EXERCISE:
In the stretch from the start of the entries through the line containing "right knee: (473, 1111, 15)", could you replace "centimetres" with "centimeters" and reproduce those lines with everything else unchanged and the pictures left out?

Stored items from a collection
=== Section Start ===

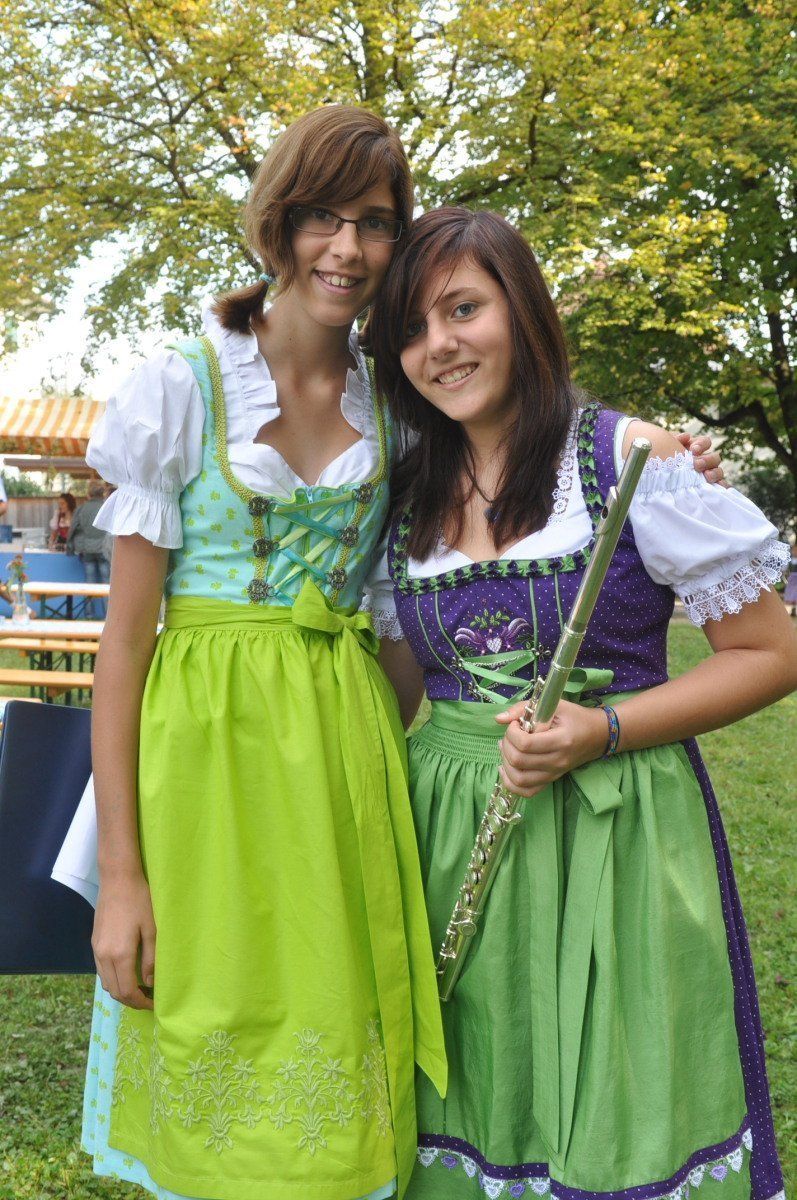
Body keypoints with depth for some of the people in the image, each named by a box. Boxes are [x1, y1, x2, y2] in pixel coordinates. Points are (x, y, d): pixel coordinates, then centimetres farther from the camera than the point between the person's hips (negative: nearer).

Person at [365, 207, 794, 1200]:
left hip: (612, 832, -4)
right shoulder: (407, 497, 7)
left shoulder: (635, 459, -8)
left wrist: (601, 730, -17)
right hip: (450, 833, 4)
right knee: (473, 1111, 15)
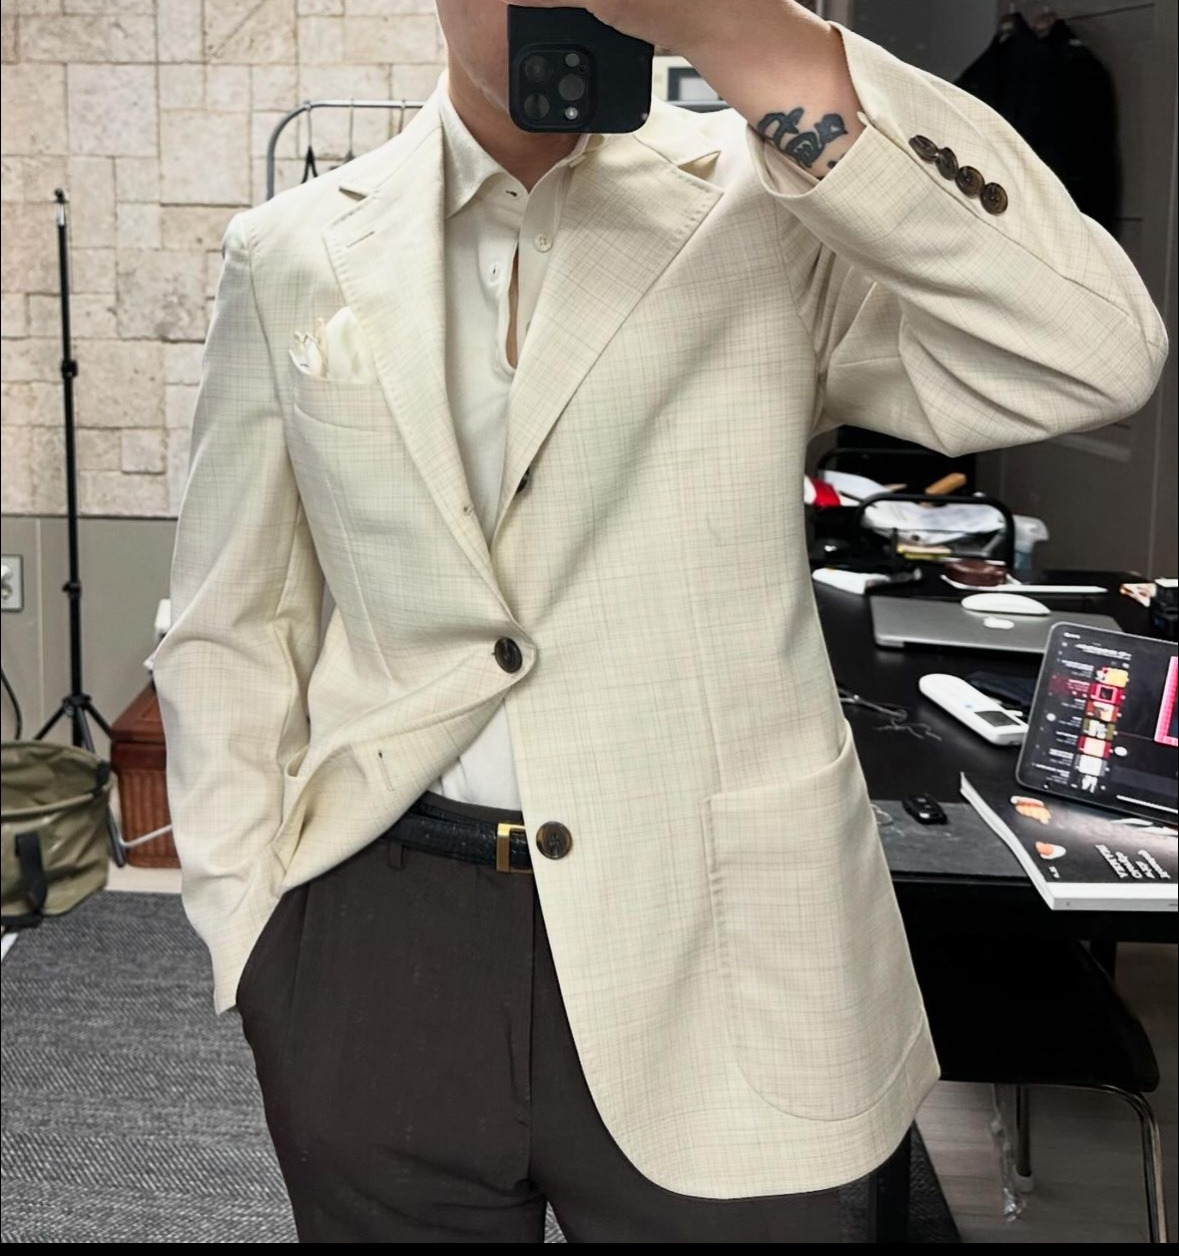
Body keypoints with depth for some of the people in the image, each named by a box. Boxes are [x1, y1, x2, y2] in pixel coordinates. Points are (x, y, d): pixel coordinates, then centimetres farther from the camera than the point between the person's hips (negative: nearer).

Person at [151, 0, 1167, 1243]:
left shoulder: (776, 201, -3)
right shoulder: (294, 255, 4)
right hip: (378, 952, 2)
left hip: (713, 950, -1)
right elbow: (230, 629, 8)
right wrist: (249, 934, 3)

=== Section End ===

RESULT:
Body keypoints with depth for some of the people in the image, each named by a box. Boxes are [x1, y1, x2, y2] in pixel coordinates. Points are (x, y, d): pixel coordinates, then centimeters farther from the camera than the point between the person's hips (negative: nearer).

Person at [365, 207, 794, 1200]:
left hip: (612, 832, -4)
right shoulder: (407, 497, 7)
left shoulder: (635, 459, -8)
left wrist: (601, 730, -17)
right hip: (450, 833, 4)
right knee: (473, 1111, 15)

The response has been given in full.